In recent weeks commentators have criticised the design of the scheme because the Government bonus is not paid until the property sale has been completed, which means potential homebuyers using the scheme that want to use the bonus as part of their deposit, have been left with less than they thought they would have for the deposit.
Danny Cox, chartered financial planner at Hargreaves Lansdown said the change “will help first-time buyers’ cash flow as the cash will be ready when needed.”
The Treasury has agreed to allow Help to Buy Isa savers to be able to transfer the Government bonuses into a new Lifetime Isa from the beginning of the next tax year in April 2017, which will be able to be used for deposits when contracts are first exchanged on properties up to a value of £450,000.
Those aged 18-40 will be able to open a Lifetime Isa and pay in up to £4,000 a year, on which the Government will pay a bonus of up to 25%, up to a maximum of £1,000 each tax year.
Money saved into Lisa's can’t be used for a year after being opened, so savers won’t be able to use the bonuses for deposits for at least another 18 months. However, savers can pay into both a Help to Buy Isa and a Lisa in the same tax year but can only use the government bonus from one of the accounts to buy their first property.

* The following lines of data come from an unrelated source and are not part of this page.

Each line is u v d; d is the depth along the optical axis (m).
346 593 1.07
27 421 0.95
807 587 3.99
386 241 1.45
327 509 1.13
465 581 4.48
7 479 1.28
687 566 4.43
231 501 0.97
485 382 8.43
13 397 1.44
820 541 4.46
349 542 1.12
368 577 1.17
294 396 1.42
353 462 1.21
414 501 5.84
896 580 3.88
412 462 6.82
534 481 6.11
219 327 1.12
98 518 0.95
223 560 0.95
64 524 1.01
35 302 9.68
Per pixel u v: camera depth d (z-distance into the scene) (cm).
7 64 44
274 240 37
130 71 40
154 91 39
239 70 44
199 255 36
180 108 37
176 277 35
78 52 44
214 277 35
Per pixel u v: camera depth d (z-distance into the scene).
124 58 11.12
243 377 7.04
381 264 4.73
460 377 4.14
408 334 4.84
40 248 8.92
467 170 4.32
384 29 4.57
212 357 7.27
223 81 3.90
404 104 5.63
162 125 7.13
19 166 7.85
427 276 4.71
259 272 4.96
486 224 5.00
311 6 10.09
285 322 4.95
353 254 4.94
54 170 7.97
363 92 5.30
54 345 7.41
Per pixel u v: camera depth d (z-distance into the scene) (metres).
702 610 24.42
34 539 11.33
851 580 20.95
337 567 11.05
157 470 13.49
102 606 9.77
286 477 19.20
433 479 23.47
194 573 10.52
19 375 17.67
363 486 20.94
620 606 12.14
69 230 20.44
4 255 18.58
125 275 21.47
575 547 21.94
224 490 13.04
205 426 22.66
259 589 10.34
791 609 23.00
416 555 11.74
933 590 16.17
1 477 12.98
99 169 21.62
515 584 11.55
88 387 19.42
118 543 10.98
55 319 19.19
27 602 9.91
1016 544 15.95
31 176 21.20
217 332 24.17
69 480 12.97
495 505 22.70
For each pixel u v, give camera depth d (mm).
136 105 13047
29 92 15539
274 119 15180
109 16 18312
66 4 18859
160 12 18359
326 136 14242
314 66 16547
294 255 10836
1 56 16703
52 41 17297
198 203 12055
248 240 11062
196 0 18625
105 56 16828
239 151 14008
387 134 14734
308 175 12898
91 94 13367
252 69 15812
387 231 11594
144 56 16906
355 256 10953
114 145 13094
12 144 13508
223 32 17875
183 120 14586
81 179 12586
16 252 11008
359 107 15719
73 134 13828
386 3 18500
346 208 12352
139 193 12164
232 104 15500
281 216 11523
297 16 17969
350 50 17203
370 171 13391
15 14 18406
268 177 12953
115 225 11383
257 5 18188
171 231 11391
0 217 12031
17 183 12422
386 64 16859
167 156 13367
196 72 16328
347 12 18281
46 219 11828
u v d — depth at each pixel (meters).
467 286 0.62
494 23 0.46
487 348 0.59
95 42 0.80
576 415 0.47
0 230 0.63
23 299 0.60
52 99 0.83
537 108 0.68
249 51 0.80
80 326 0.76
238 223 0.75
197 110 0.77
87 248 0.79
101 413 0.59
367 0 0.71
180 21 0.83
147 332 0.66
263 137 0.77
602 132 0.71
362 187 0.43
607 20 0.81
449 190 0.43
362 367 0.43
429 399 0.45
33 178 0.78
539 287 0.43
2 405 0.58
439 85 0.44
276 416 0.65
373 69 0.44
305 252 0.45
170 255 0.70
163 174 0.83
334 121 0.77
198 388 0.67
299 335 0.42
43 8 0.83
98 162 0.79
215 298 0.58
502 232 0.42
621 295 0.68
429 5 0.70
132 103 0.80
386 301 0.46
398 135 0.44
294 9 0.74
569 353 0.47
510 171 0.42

The Treasury’s U-turn also undermines there previous claim that it couldn’t let Help to Buy Isa bonuses to be used for exchange deposits in case people committed fraud to claim the bonus and subsequently did not buy the house or because it would cause administrative difficulties.
Meanwhile, last week the Treasury published a note announcing that interest on the bonus will be paid monthly rather than annually, allowing savers to benefit from compound interest.
A spokesman for the Treasury said: “To protect government funds, if the house purchased does not complete within 90 days the conveyancer must return the funds to the provider. If they do not, a 25% charge is due, which HMRC has the powers to recover.”
The Help to Buy Isa allows savers to put away an initial lump sum of up to £1,200, followed by up to £200 a month towards their first home. It offers a government bonus worth 25% of the savings up to a maximum value of £3,000.
Lisa terms mean savers withdrawing from the accounts other than to buy their first home, or before the age of 60, will face a 30% government charge on the amount they withdraw losing the 25% bonus, plus a 5% penalty.